For years Ł support on Python on windows for example broke sometimes when imported from poor quality Excel files haha

vishnuharidas9 hours ago
“RIGHT ANGLE WITH DOWNWARDS ZIGZAG ARROW”: https://utf8-playground.netlify.app/237C
tantalor10 hours ago
> it can, of course, be turned sideways to measure an azimuth with respect to an arbitrary meridian

Ah, of course :)

bombcar7 hours ago
Honestly the little example of how a sextant works was more interesting to me.
foxglacier9 hours ago
I was wondering how much information was being lost whenever a font designer re-created that without knowing what it's supposed to be. It turns out they all put the arrow through the corner of the right angle which adds confusion by making it look like 3D cartesian axes. One of them made the zig-zag a curve which would be completely wrong by the sextant reason. But I guess this is how symbols and language drift over time.
RobotToaster9 hours ago
Let's hope fonts will start correcting it to the original form
russellbeattie7 hours ago
The photos of the symbol catalogs are incredidble. You really have to admire the precision printing they did in the early 1900s. All those glyphs were created by hand. I'm not exactly sure what sort of lithography process was used (I can't imagine they weren't casting them in lead), but there was definitely nothing digital about it. The results are amazing.
dhosek4 hours ago
Those would be characters set with lead type. Most twentieth century designs would be created using a pantograph to engrave matrices for casting type although traditionally, a type designer would engrave punches which would be essentially the characters engraved at printing size, then struck into a blank matrix for casting the type.
cubefox2 hours ago
Now can we find an example where this symbol was actually used in practice?
cookiengineer9 hours ago
I didn't know that this is a mystery?

A lot of old German sailor maps (e.g. from the Hamburg or Bremen maritime museum exhibitions) contain Azimutal angle descriptions. The globe on an azimutal map is projected from the North Star in the center.

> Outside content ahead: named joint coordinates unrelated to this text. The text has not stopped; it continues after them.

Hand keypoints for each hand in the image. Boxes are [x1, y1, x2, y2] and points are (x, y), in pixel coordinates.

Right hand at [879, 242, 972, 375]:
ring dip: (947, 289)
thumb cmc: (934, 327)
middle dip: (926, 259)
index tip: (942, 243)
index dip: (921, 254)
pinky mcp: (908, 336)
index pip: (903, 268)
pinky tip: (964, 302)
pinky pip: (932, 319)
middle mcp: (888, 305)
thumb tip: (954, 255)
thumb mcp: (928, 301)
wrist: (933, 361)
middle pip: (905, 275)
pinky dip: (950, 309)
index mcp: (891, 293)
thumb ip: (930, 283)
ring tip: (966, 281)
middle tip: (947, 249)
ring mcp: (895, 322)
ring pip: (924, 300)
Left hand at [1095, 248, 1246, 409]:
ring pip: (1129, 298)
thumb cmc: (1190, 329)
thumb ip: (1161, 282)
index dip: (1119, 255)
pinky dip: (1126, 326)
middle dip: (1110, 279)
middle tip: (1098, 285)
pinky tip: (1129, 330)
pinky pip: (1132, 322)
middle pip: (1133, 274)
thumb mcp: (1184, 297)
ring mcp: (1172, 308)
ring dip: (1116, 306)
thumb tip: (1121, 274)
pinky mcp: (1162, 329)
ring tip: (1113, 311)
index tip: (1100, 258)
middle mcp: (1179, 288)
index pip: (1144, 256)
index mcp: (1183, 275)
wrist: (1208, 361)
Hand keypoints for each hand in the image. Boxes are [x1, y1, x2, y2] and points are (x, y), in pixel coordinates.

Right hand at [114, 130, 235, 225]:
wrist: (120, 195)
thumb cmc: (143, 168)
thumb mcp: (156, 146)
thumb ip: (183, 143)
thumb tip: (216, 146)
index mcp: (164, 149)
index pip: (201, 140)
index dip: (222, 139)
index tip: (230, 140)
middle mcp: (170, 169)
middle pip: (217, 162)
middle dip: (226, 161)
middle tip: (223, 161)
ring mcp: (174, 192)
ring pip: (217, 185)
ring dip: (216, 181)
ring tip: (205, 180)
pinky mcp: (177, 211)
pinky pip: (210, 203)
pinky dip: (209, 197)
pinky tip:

This way you could more easily calculate the angles you would need to use the Sextant (which was focused on the brightest star, the North star). They also used circles (the tool) to calculate relative speeds, current drift etc with it.

I thought this was kind of common knowledge, as a lot of museums have that sorta thing for children in their exhibitions to try out.

SAI_Peregrinus9 hours ago
The typographic symbol was the element in question, not what "Azimuth" is.
poizan427 hours ago
Okay, but what does any of that have to do with knowing that the glyph at U+237C originated as a symbol for azimuth?
cookiengineer4 hours ago
Because that symbol was used as a notation symbol in those star charts and azimutal maps?

The article quotes the Didot system, specifically, which focused on printing travel maps and is known not only in the French speaking world for its timely accuracy [1] as it was also using that very same map system.